I'd appreciate any hint on what could cause this severe difference.

Best -

Your system of equations has no solutions. If the matrix A is singular, as is the case here, then the equation A*x=0 has nonzero solutions, but the system A*x=b usually has no solutions. Generally, solving systems of equations with singular matrices numerically is not the most trivial thing; non-singular matrices are much easier to handle.

In Octave, the command b\A solves the system x*A=b and indeed the result is a row vector. To solve the system A*x=b you have to compute A\b.

Indeed, using a different matrix:
0.32158 0.08359 0.03690
0.00000 0.47783 0.19056
0.00000 0.00000 0.58779
The solution coincide as they should be.
I had the feeling in the first place, that I oversaw something obvious.

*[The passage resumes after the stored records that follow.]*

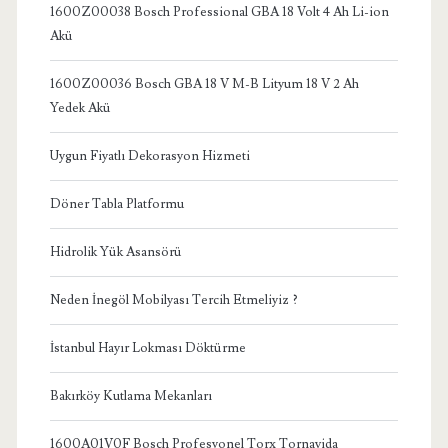
1600Z00038 Bosch Professional GBA 18 Volt 4 Ah Li-ion
Akü
1600Z00036 Bosch GBA 18 V M-B Lityum 18 V 2 Ah
Yedek Akü
Uygun Fiyatlı Dekorasyon Hizmeti
Döner Tabla Platformu
Hidrolik Yük Asansörü
Neden İnegöl Mobilyası Tercih Etmeliyiz ?
İstanbul Hayır Lokması Döktürme
Bakırköy Kutlama Mekanları
1600A01V0F Bosch Profesyonel Torx Tornavida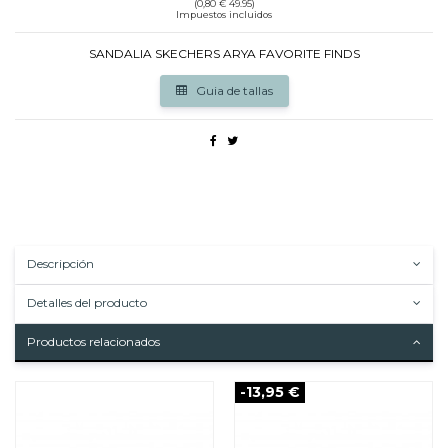
(0,80 € 49.95)
Impuestos incluidos
SANDALIA SKECHERS ARYA FAVORITE FINDS
Guia de tallas
Descripción
Detalles del producto
Productos relacionados
-13,95 €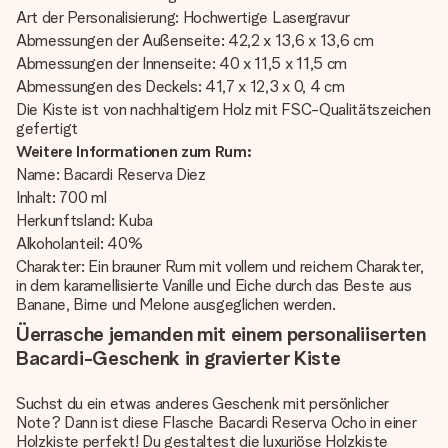
Art der Personalisierung: Hochwertige Lasergravur
Abmessungen der Außenseite: 42,2 x 13,6 x 13,6 cm
Abmessungen der Innenseite: 40 x 11,5 x 11,5 cm
Abmessungen des Deckels: 41,7 x 12,3 x 0, 4 cm
Die Kiste ist von nachhaltigem Holz mit FSC-Qualitätszeichen
gefertigt
Weitere Informationen zum Rum:
Name: Bacardi Reserva Diez
Inhalt: 700 ml
Herkunftsland: Kuba
Alkoholanteil: 40%
Charakter: Ein brauner Rum mit vollem und reichem Charakter,
in dem karamellisierte Vanille und Eiche durch das Beste aus
Banane, Birne und Melone ausgeglichen werden.
Üerrasche jemanden mit einem personaliiserten
Bacardi-Geschenk in gravierter Kiste
Suchst du ein etwas anderes Geschenk mit persönlicher
Note? Dann ist diese Flasche Bacardi Reserva Ocho in einer
Holzkiste perfekt! Du gestaltest die luxuriöse Holzkiste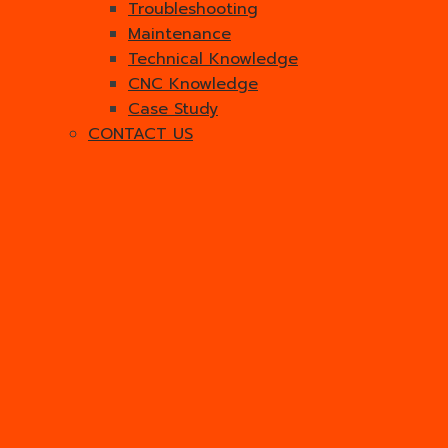
Troubleshooting
Maintenance
Technical Knowledge
CNC Knowledge
Case Study
CONTACT US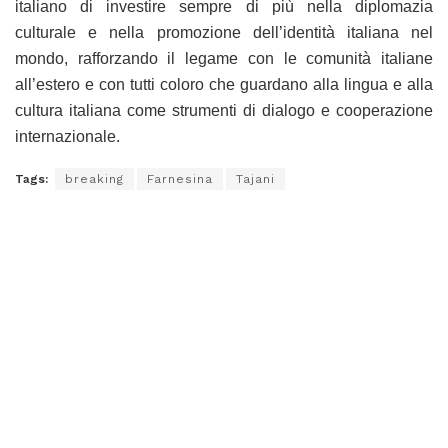
italiano di investire sempre di più nella diplomazia
culturale e nella promozione dell’identità italiana nel
mondo, rafforzando il legame con le comunità italiane
all’estero e con tutti coloro che guardano alla lingua e alla
cultura italiana come strumenti di dialogo e cooperazione
internazionale.
Tags:
breaking
Farnesina
Tajani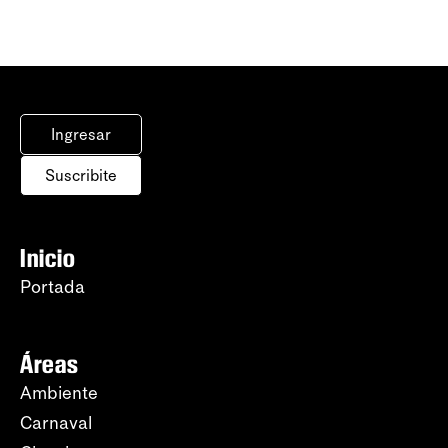
Ingresar
Suscribite
Inicio
Portada
Áreas
Ambiente
Carnaval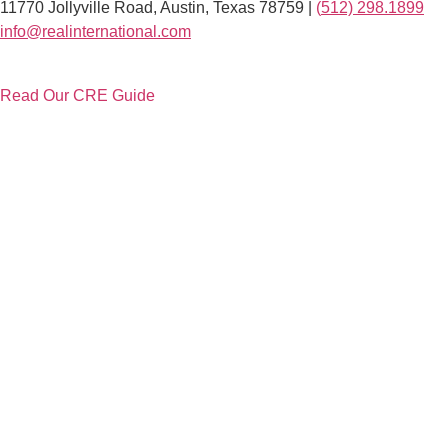
11770 Jollyville Road, Austin, Texas 78759 |
(
512) 298.1899
info@realinternational.com
Read Our CRE Guide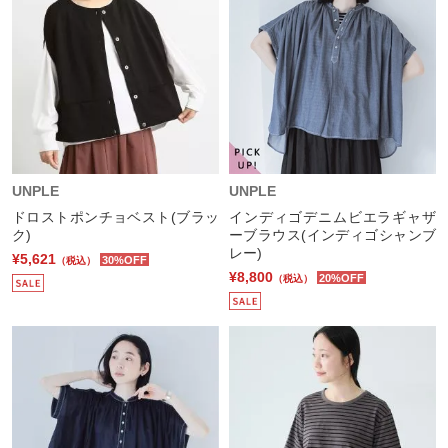
UNPLE
UNPLE
ドロストポンチョベスト(ブラッ
インディゴデニムビエラギャザ
ク)
ーブラウス(インディゴシャンブ
レー)
¥5,621
30%OFF
（税込）
¥8,800
20%OFF
（税込）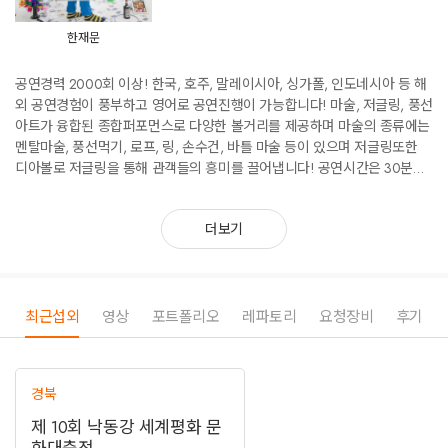
한재문
공연경력 2000회 이상! 한국, 호주, 말레이시아, 싱가폴, 인도네시아 등 해
외 공연경험이 풍부하고 영어로 공연진행이 가능합니다! 마술, 저글링, 풍선
아트가 융합된 종합퍼포먼스로 다양한 볼거리를 제공하며 마술의 종류에는
멘탈마술, 풍선먹기, 로프, 링, 손수건, 바틀 마술 등이 있으며 저글링또한
디아볼로 저글링을 통해 관객들의 흥미를 끌어냅니다! 공연시간은 30분
~40분 정도이며 남녀노소 연령제한 없이 공연을 즐길 수 있습니다
더보기
최근섭외
영상
포트폴리오
레파토리
요청장비
후기
경북
제 10회 낙동강 세계평화 문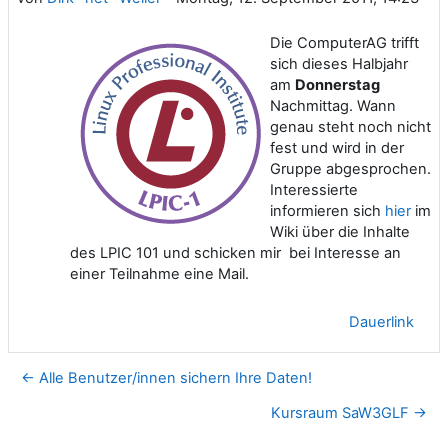
Die ComputerAG trifft
sich dieses Halbjahr
am
Donnerstag
Nachmittag. Wann
genau steht noch nicht
fest und wird in der
Gruppe abgesprochen.
Interessierte
informieren sich
hier
im
Wiki über die Inhalte
des LPIC 101 und schicken mir bei Interesse an
einer Teilnahme eine Mail.
Dauerlink
← Alle Benutzer/innen sichern Ihre Daten!
Kursraum SaW3GLF →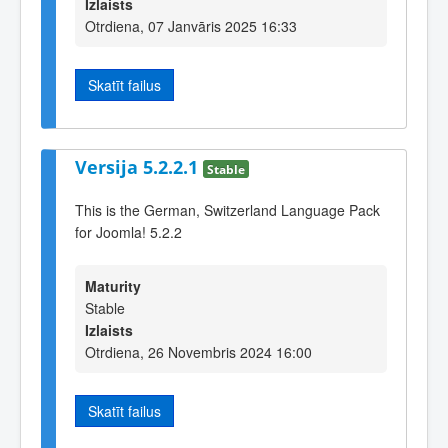
Izlaists
Otrdiena, 07 Janvāris 2025 16:33
Skatīt failus
Versija 5.2.2.1
Stable
This is the German, Switzerland Language Pack
for Joomla! 5.2.2
Maturity
Stable
Izlaists
Otrdiena, 26 Novembris 2024 16:00
Skatīt failus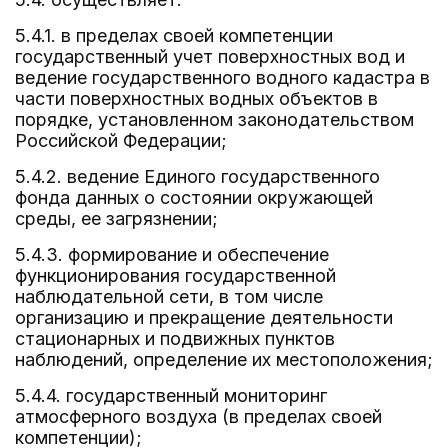
5.4.1. в пределах своей компетенции
государственный учет поверхностных вод и
ведение государственного водного кадастра в
части поверхностных водных объектов в
порядке, установленном законодательством
Российской Федерации;
5.4.2. ведение Единого государственного
фонда данных о состоянии окружающей
среды, ее загрязнении;
5.4.3. формирование и обеспечение
функционирования государственной
наблюдательной сети, в том числе
организацию и прекращение деятельности
стационарных и подвижных пунктов
наблюдений, определение их местоположения;
5.4.4. государственный мониторинг
атмосферного воздуха (в пределах своей
компетенции);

Many thanks for you reply, eigen is a great tool - keep it up.
Peter

Now the question rises, how is b\A mimicked in eigen? I am asking since this is what I actually need.
I know that solving x*A = b can be expressed as A.transpose()*z = b.transpose(). However, the solvers in eigen tend to take column vectors as arguments, not row vectors. Any hints!
Peter

Addendum to the above: x*A = b is equivalent to solving A.transpose()*z = b.transpose() with x = z.transpose()